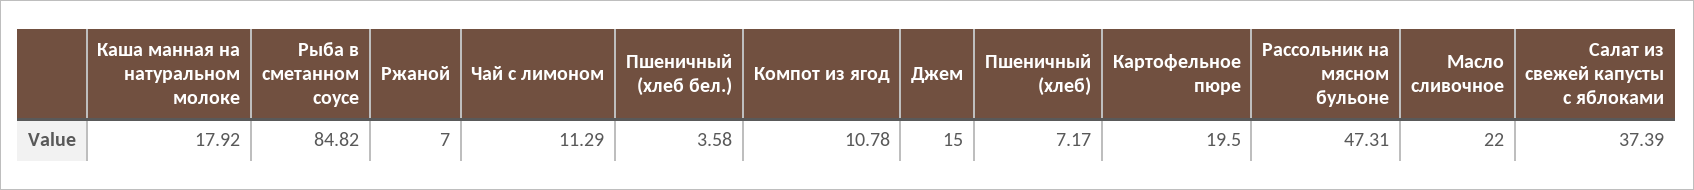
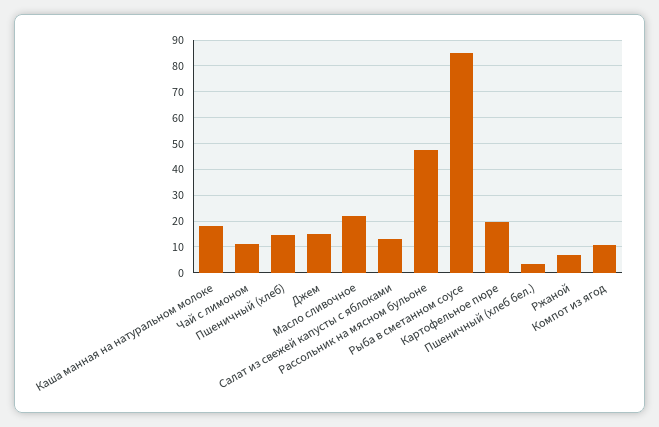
  {
    "Каша манная на натуральном молоке": 17.92,
    "Рыба в сметанном соусе": 84.82,
    "Ржаной": 7,
    "Чай с лимоном": 11.29,
    "Пшеничный (хлеб бел.)": 3.58,
    "Компот из ягод": 10.78,
    "Джем": 15,
-   "Пшеничный (хлеб)": 7.17,
+   "Пшеничный (хлеб)": 15,
    "Картофельное пюре": 19.5,
    "Рассольник на мясном бульоне": 47.31,
    "Масло сливочное": 22,
-   "Салат из свежей капусты с яблоками": 37.39
+   "Салат из свежей капусты с яблоками": 12.5
  }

▬▬▬▬▬▬▬▬▬▬

● **Your objective**
Search the listing for "капусты" and show every line where it occurs.

● **Solved problem**
-   "Салат из свежей капусты с яблоками": 37.39
+   "Салат из свежей капусты с яблоками": 12.5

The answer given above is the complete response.